The 'No Smoking' sign at the main entrance didn't really bother me too much, until I realised that the red circle actually contained a gun. No firearms? What a welcome!

Mark, my new supervisor had collected me from the hostel at 7am, and I therefore had the privilege of entering the campus by car. As we drove along the perimeter fence he pointed out the turnstile gates I will usually use when I arrive on foot. It's amazing to think that a single swipe of my electronic student card will allow me access to a secure oasis of calm. But for now, we sat in the car, engine off and handed over the keys to the university security guards who checked the boot for contraband.

We are only about 10 minutes drive from downtown where the end to apartheid was announced in 1994 on the steps of the Union Buildings. The University was in full swing back in those times, teaching only the well-to-do white Afrikaans - a tradition since 1908. Thankfully, things have changed. Walking around, the students seem mixed, happy and loud.Click here to see a virtual tour of the campus

The campus is large but pretty, with a mixture of old and new architecture, and is lined with jacaranda and cycad trees and an exotic display of indigenous plants that look so alien to me. Everything green is so much larger than I've seen before; palm trees that touch the sky, whose fallen leaves you could live under for a month. The botany department must have a field day with so much space. It must be the blue sky and warm climate that makes everything reach up high. I wonder if I'll grow a bit taller while I'm here?

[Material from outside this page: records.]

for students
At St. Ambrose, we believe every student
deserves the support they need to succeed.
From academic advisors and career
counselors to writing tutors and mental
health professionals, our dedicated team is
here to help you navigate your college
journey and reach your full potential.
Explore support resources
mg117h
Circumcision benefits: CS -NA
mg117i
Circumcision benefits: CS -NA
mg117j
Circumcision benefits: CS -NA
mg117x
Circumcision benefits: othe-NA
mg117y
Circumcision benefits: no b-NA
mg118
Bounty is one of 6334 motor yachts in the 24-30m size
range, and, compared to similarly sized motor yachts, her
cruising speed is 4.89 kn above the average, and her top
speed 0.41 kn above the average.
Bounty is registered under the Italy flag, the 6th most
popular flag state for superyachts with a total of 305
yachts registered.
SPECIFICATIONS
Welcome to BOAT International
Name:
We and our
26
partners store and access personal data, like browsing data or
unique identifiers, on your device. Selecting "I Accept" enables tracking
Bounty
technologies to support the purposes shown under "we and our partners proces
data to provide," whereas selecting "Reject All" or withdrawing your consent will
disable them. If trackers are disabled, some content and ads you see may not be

The Zoology Department is a lovely old white stone building with wooden floors and marble stairs. It surrounds a sun-filled courtyard and has a curious mix of animal and chemical smells that are all too familiar and signify that work is looming. The Mammal Research Institute - my official affiliation, was pretty empty with folks out doing fieldwork, but I couldn't help feeling excited about the future within these walls.

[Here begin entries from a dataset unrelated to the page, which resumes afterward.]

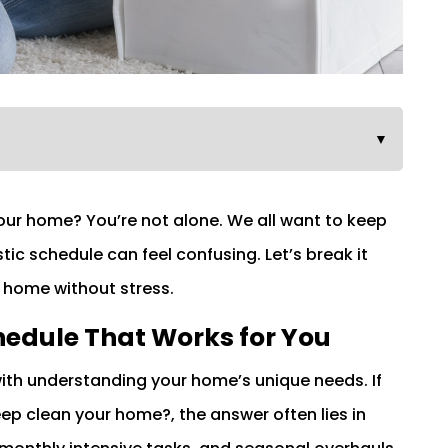
▼
ur home? You’re not alone. We all want to keep
stic schedule can feel confusing. Let’s break it
e home without stress.
hedule That Works for You
with understanding your home’s unique needs. If
p clean your home?, the answer often lies in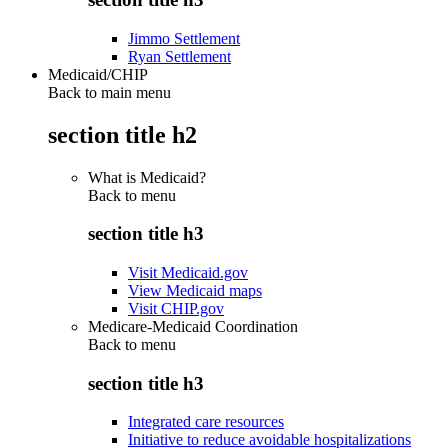
Jimmo Settlement
Ryan Settlement
Medicaid/CHIP
Back to main menu
section title h2
What is Medicaid?
Back to
menu
section title h3
Visit Medicaid.gov
View Medicaid maps
Visit CHIP.gov
Medicare-Medicaid Coordination
Back to
menu
section title h3
Integrated care resources
Initiative to reduce avoidable hospitalizations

As we rounded a corner on the second floor I stopped at the biggest elephant skeleton I have ever seen. It's a real beauty and must stand at nearly three times my height. I mean, I know they are big, but this specimen was pretty special, especially next to the others, Harry, Jerry, Sol (giraffe, antelope, seal) It seems that the Rhino was shipped out to graze a while ago, something about needing more space (?) But, it will make my day greeting Heffalump as I go to collect my mail next door. Who cares if I never get anything but bills!

My new office is in the Geography Department, which is connected to Zoology by a catwalk bridge high among the Jacarandas. That side of the divide is nice and small, and full of friendly faces. My supervisor is also located on 'the other side' so it makes sense to work there, and will probably provide a useful distance from foot-traffic that is so easy to invite in for coffee when deadlines are fast approaching.

As I walked around campus to complete my tour and registration I couldn't help but wonder what you should do if you forgot - you know, to leave your firearm at home? It is after all, a very easy mistake to make. What would you do? Roll down the window and quietly apologise to campus security, handing over your 'piece', making sure to collect in on the way out? So much to learn. Nevermind. Blue skies always make me feel cheerier!